All of the awareness raising events have included films such as End of Suburbia, Power of Community, The Story of Stuff, The Turning Point, and so on, followed by discussion and input from people. A big part of this input was developing a Transition Timeline. This enabled people to add ideas on changes to Worthing between the present and 2030.

Where we are at the moment is partway through a schedule to develop the timeline and ultimately write and publish an Energy Descent Action Plan.

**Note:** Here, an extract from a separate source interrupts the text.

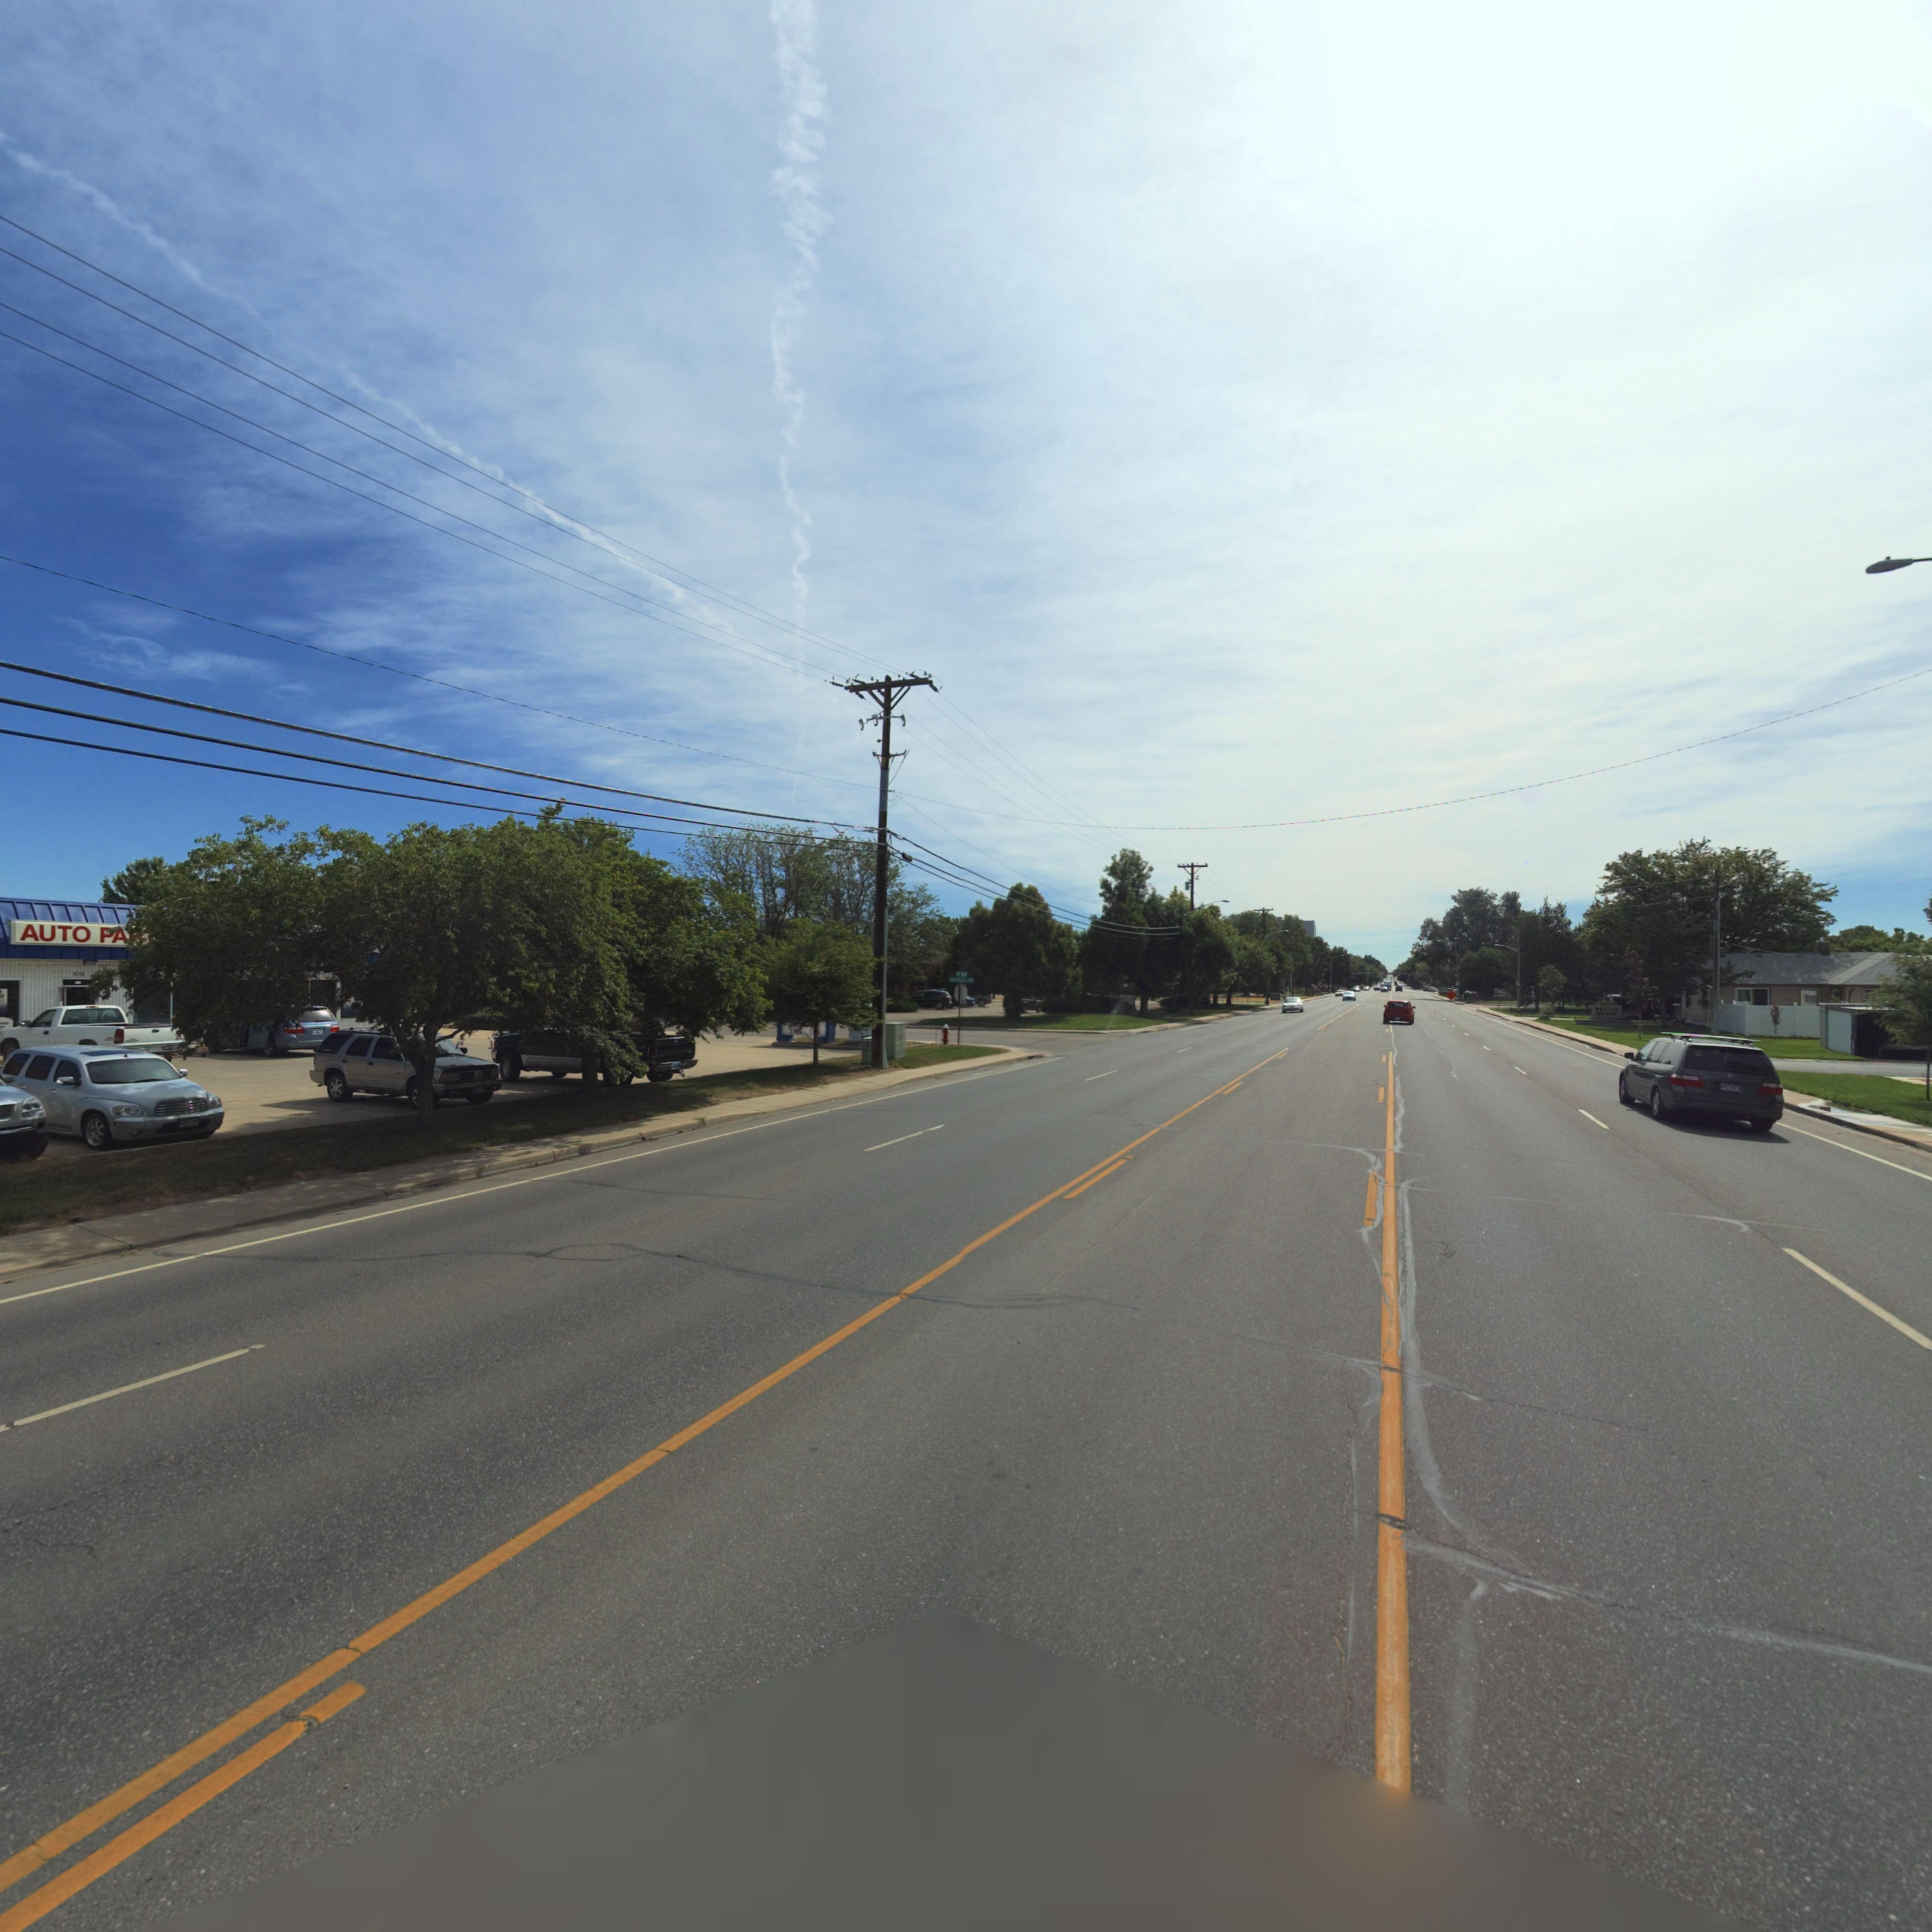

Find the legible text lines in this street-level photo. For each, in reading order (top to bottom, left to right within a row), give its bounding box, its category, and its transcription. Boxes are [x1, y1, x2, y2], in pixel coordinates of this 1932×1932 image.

[19, 924, 164, 945] BusinessName: AUTO *A***
[949, 977, 973, 983] StreetName: **C**** **
[1595, 1011, 1617, 1016] BusinessName: ***O*
[1594, 1007, 1619, 1012] BusinessName: **S*O*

EDAP Workshop, 16th March 2011

Worthing’s Energy Descent Action Plan outline: 2010 to 2012

  1. 2010/2011 Events: Visioning & timeline
  2. Jan/Feb: Oral histories
  3. 16th March: launch of EDAP project
  4. 29th March: Crash Course
  5. April/May: Baseline data
  6. May: TTW Groups to develop timelines
  7. May: Worthing Food Mapping
  8. 12th June: Launch of Transition Tales creative writing competition
  9. 12th June: Can You Imagine Worthing in 2030?
  10. June/July: Develop EDAP video material
  11. June/July: Explore funding &/or publishing options
  12. 16th July: Worthing Energy Fair
  13. July/August: Oral Histories Project and Film
  14. Autumn 2011 onwards: workshops to develop EDAP (e.g. World Cafe)
  15. Winter: First draft; produce Worthing EDAP video
  16. Early 2012: ongoing public events to raise awareness and profile of EDAP
  17. Spring 2012: Second draft
  18. Summer 2012: set up Worthing EDAP website
  19. Late 2012: Publish EDAP and celebrate!
It’s an ambitious schedule, but there’s already a huge amount of possible content that needs editing. And, let’s face it, Worthing needs a plan!